C.J. Carrick’s extra point made it 22-15 with 3:46 left. Delaware had time to work with and drove into URI territory again, but the Ram defense finished off its strong effort with one more big play. Jones snagged his second interception of the day on a jump ball to the end zone with 23 seconds left.

“Coming off the sideline, coach was just talking about making a play for the team,” Jones said. “I guess I just wanted to make a play. I saw the ball and just wanted to go get it.”

Delaware was without starting quarterback Nolan Henderson due to injury, but the run game is often its bread and butter anyway. It certainly was in the spring meeting, where Dejoun Lee gashed the Rams for 221 yards. The Rams were better this time. Lee cleared the century mark at 115 yards but his longest run went for only 21 yards as URI avoided giving up big plays.

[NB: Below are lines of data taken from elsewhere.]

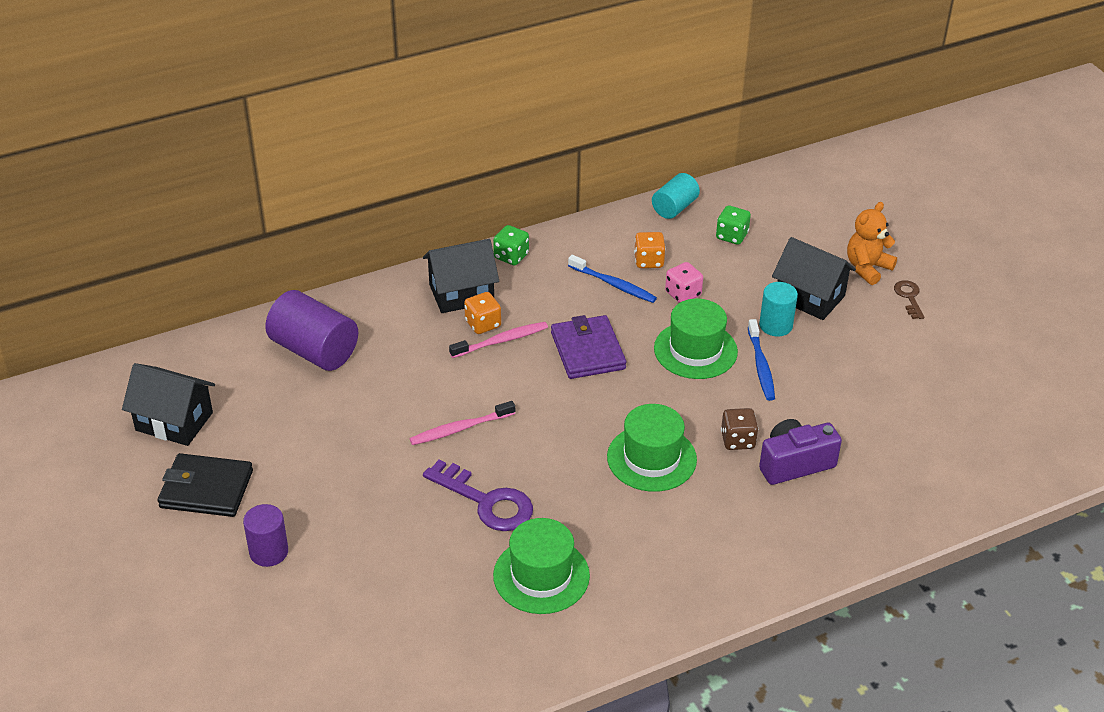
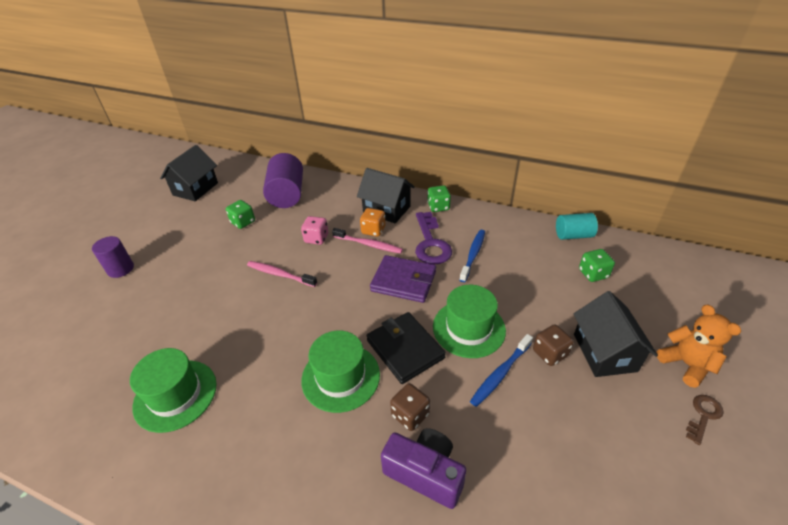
camera: 50 degrees right, 0 degrees up
black house [122,363,215,446] -> black house turned 45 degrees clockwise [160,145,218,201]
black wallet [158,453,253,517] -> black wallet moved to [366,312,446,384]
purple key [423,460,533,531] -> purple key moved to [415,212,452,264]
purple wallet [551,315,626,379] -> purple wallet turned 75 degrees clockwise [370,255,436,303]
blue toothbrush [568,255,657,303] -> blue toothbrush turned 150 degrees counterclockwise [459,230,485,282]
orange dice [634,232,666,268] -> none
pink dice [665,262,703,303] -> pink dice moved to [301,216,328,245]
turquoise cylinder [759,282,798,337] -> brown dice [533,324,574,366]
orange teddy bear [847,202,897,285] -> orange teddy bear turned 60 degrees clockwise [657,304,741,388]
none -> green dice [226,200,255,229]

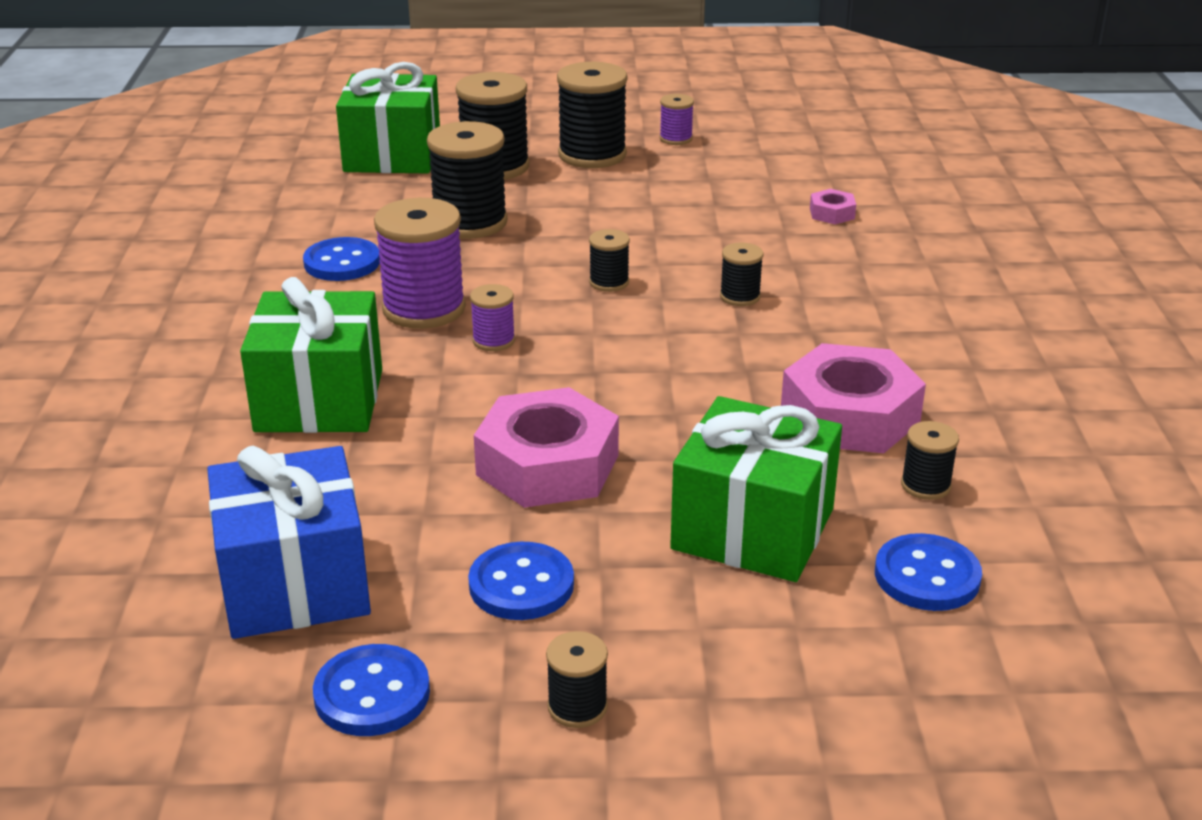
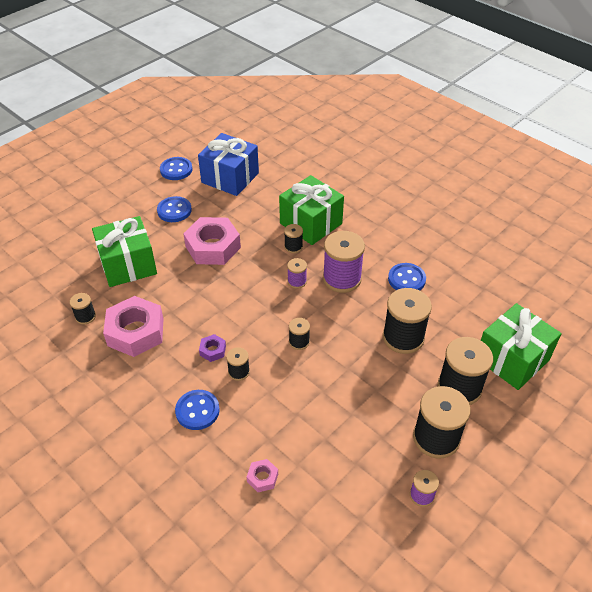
camera: 135 degrees right, 15 degrees up
black spool [546,631,608,728] -> black spool moved to [284,224,303,253]
blue button [875,533,982,611] -> blue button moved to [175,390,220,430]
none -> purple nut [199,334,226,362]

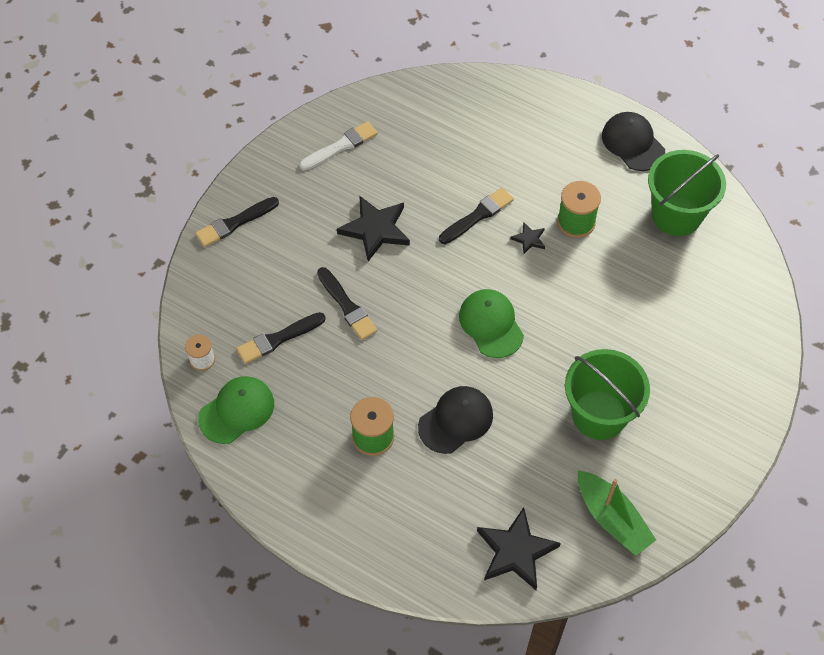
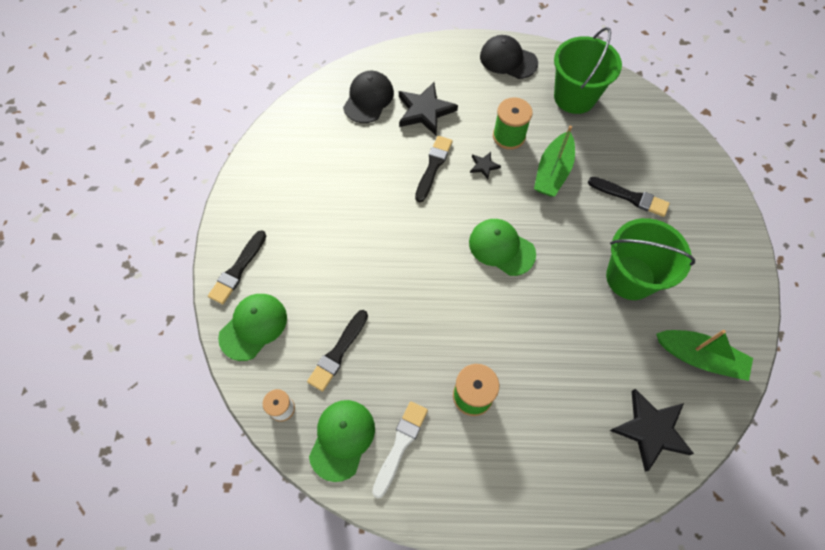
camera: 30 degrees left, 5 degrees up
white brush [299,121,378,171] -> white brush moved to [372,401,428,498]
black brush [317,267,378,340] -> black brush moved to [588,177,670,217]
black star [337,195,410,261] -> black star moved to [399,82,458,135]
black cap [418,386,493,454] -> black cap moved to [343,71,394,123]
none -> green cap [218,294,287,361]
none -> green boat [534,126,575,196]

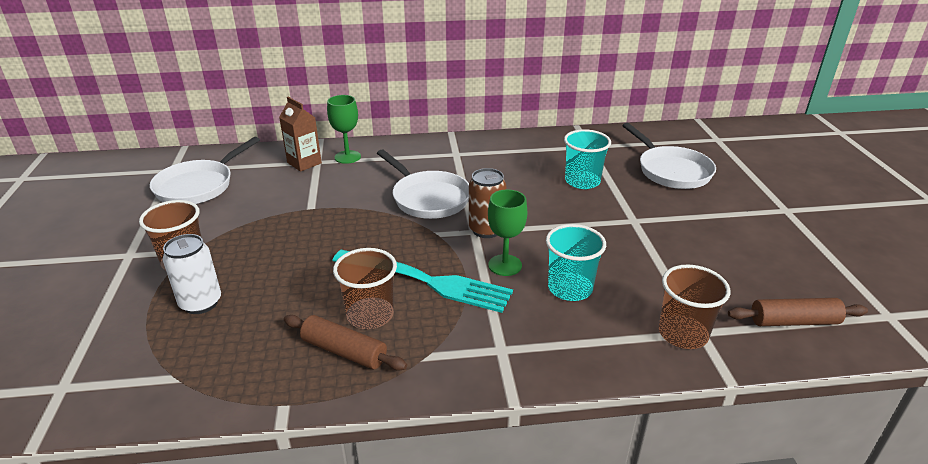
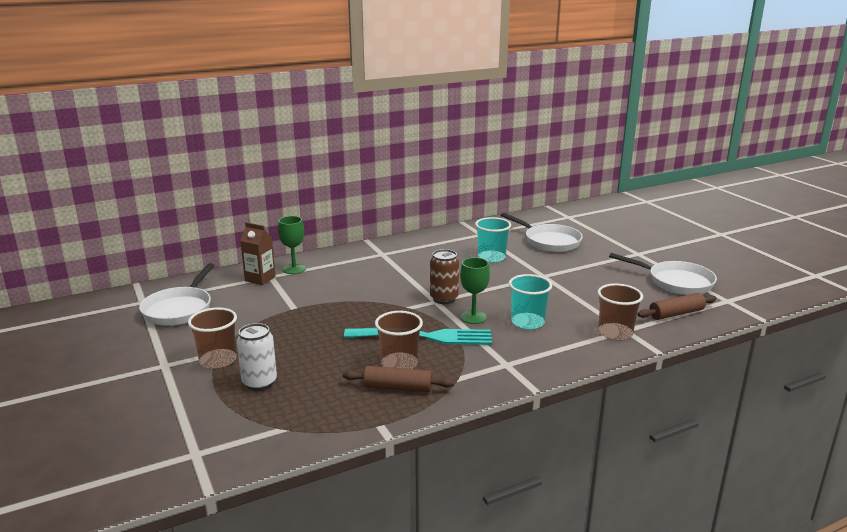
camera: 20 degrees left, 10 degrees down
white pan [377,150,469,219] -> white pan moved to [609,253,717,295]

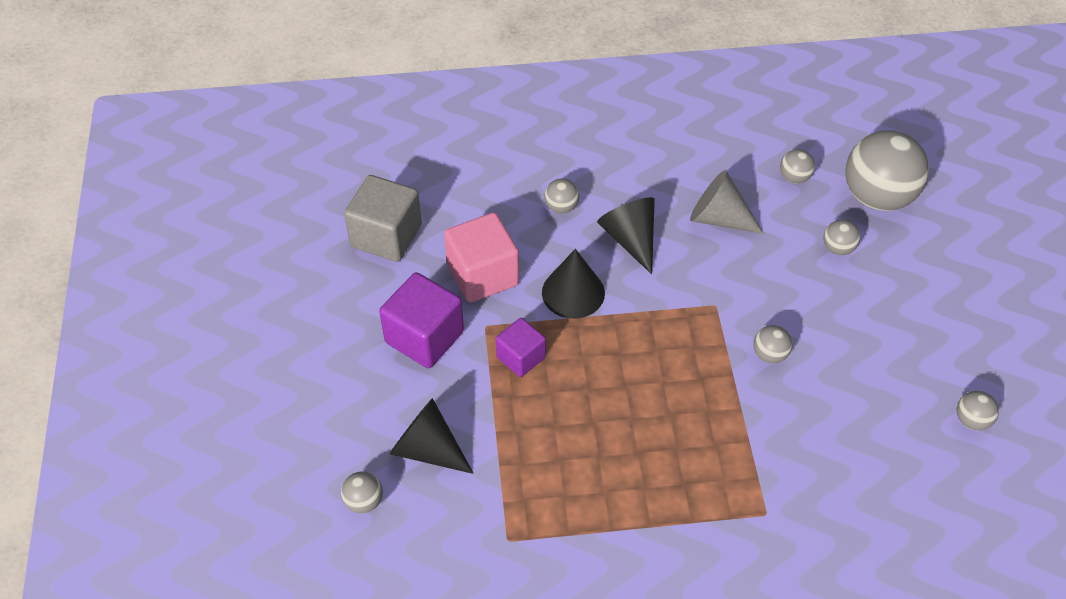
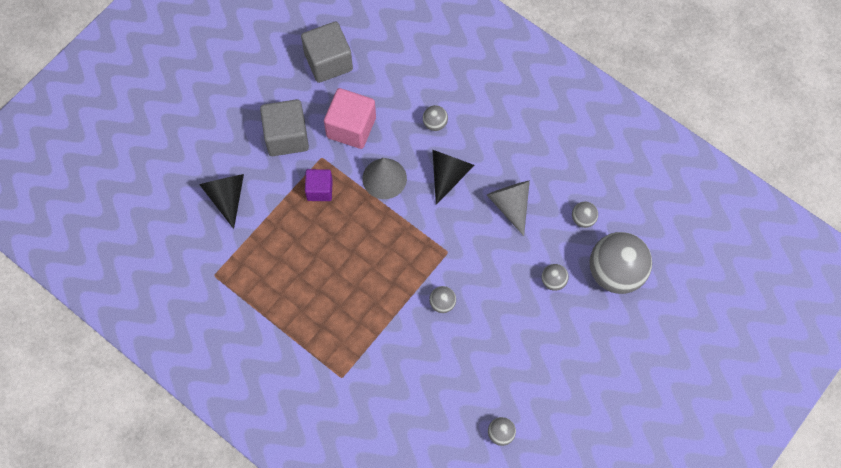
camera: 45 degrees right, 15 degrees up
grey ball [341,471,383,513] -> none
purple cube [379,272,464,368] -> grey cube [260,99,309,156]
black cone [542,249,605,319] -> grey cone [362,158,407,199]

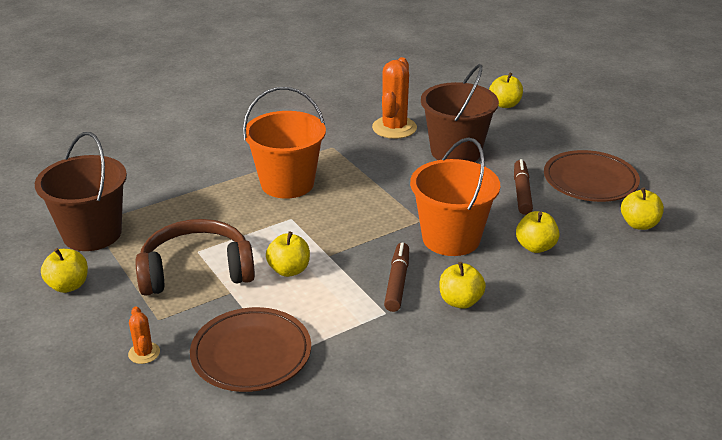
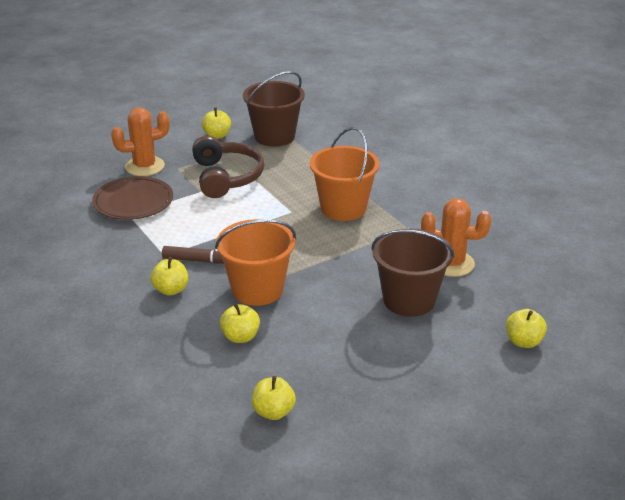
camera: 90 degrees right, 0 degrees up
orange cactus [128,306,160,364] -> orange cactus [111,107,170,176], size x2.00
yellow apple [266,231,310,277] -> none
brown marker [514,159,533,215] -> none
brown plate [544,150,640,202] -> none

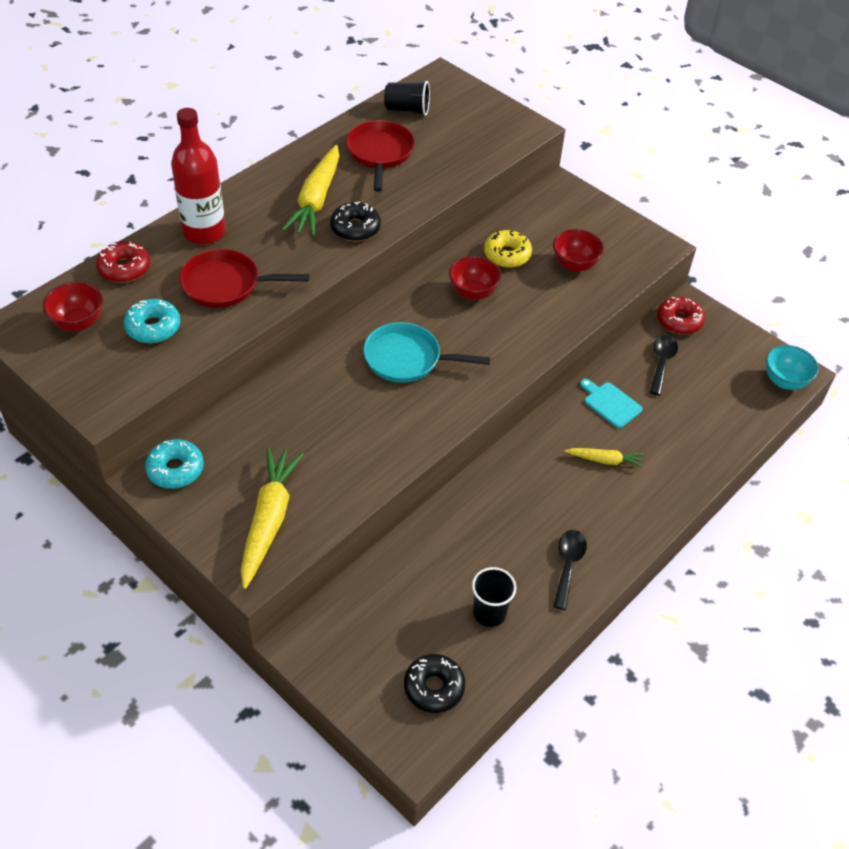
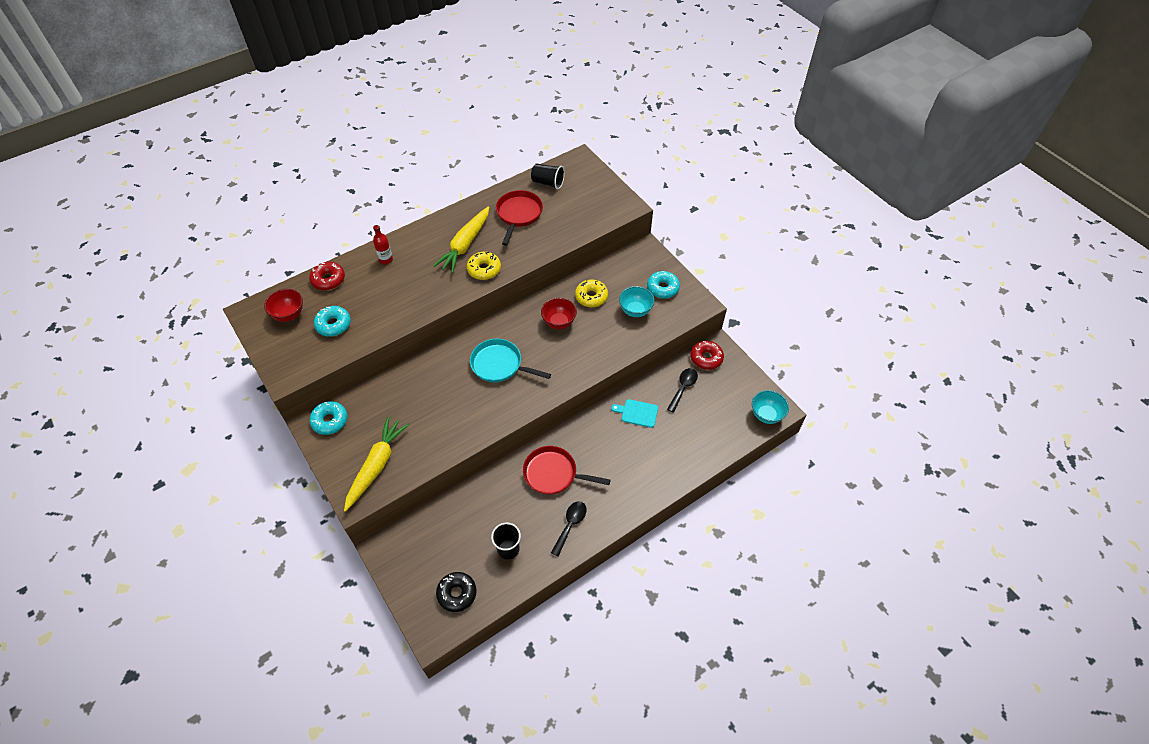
camera: 15 degrees right, 5 degrees up
red bottle [171,108,226,245] -> red bottle [373,225,393,265], size x0.50
red pan [179,249,309,308] -> red pan moved to [523,446,611,495]
black donut [330,202,381,242] -> yellow donut [467,252,501,280]
red bowl [553,229,604,272] -> turquoise bowl [619,286,655,317]
yellow carrot [564,448,644,468] -> none
turquoise cutting board [580,379,643,428] -> turquoise cutting board turned 45 degrees counterclockwise [611,399,658,428]
none -> turquoise donut [647,271,680,299]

The first half was a master class in controlling a game. URI allowed 57 yards of offense, intercepted two passes, and stopped Delaware’s only promising drive short of the red zone, which led to a missed field goal.

On the other side, the URI offense was content to work methodically, further limiting Delaware’s opportunities. While the Rams didn’t take full advantage, forced to settle for two field goals, they found the end zone once with a 68-yard drive, capped by a Kasim Hill touchdown run. They finished the half with a seven-minute edge in time of possession and totaled 132 more yards of offense than the Blue Hens.

Delaware found its footing in the second half. After a defensive stop on URI’s first possession of the second half, the Blue Hens went 87 yards for their first points of the game.

Zach Gwynn hit Thyrick Pitts from 42 yards out for a touchdown that made it 12-7. URI was in position for a response, but Carrick’s 33-yard field goal try late in the third quarter was blocked by Justis Henley. The Blue Hens scored again soon after, grabbing the lead on a touchdown run by Quincy Watson. He also ran in the two-point try to make it 15-12.

URI responded with a solid drive that stalled in the red zone. Carrick was good from 32 yards for the game-tying field goal. That set the stage for the defensive stop and the blocked punt.

“It’s very representative of this year,” Fleming said. “The bottom line is you go down, but you have confidence in your team. The performances they’ve had — they’re not going to fracture, they’re not going to freak out.”

Justice Antrum hit 100 yards rushing for the second straight game, playing the workhorse role in the grind-it-out approach. He carried 30 times for 124 yards.

Hill completed 13 of 22 passes for 155 yards. Caleb Warren hauled in four passes for 88 yards.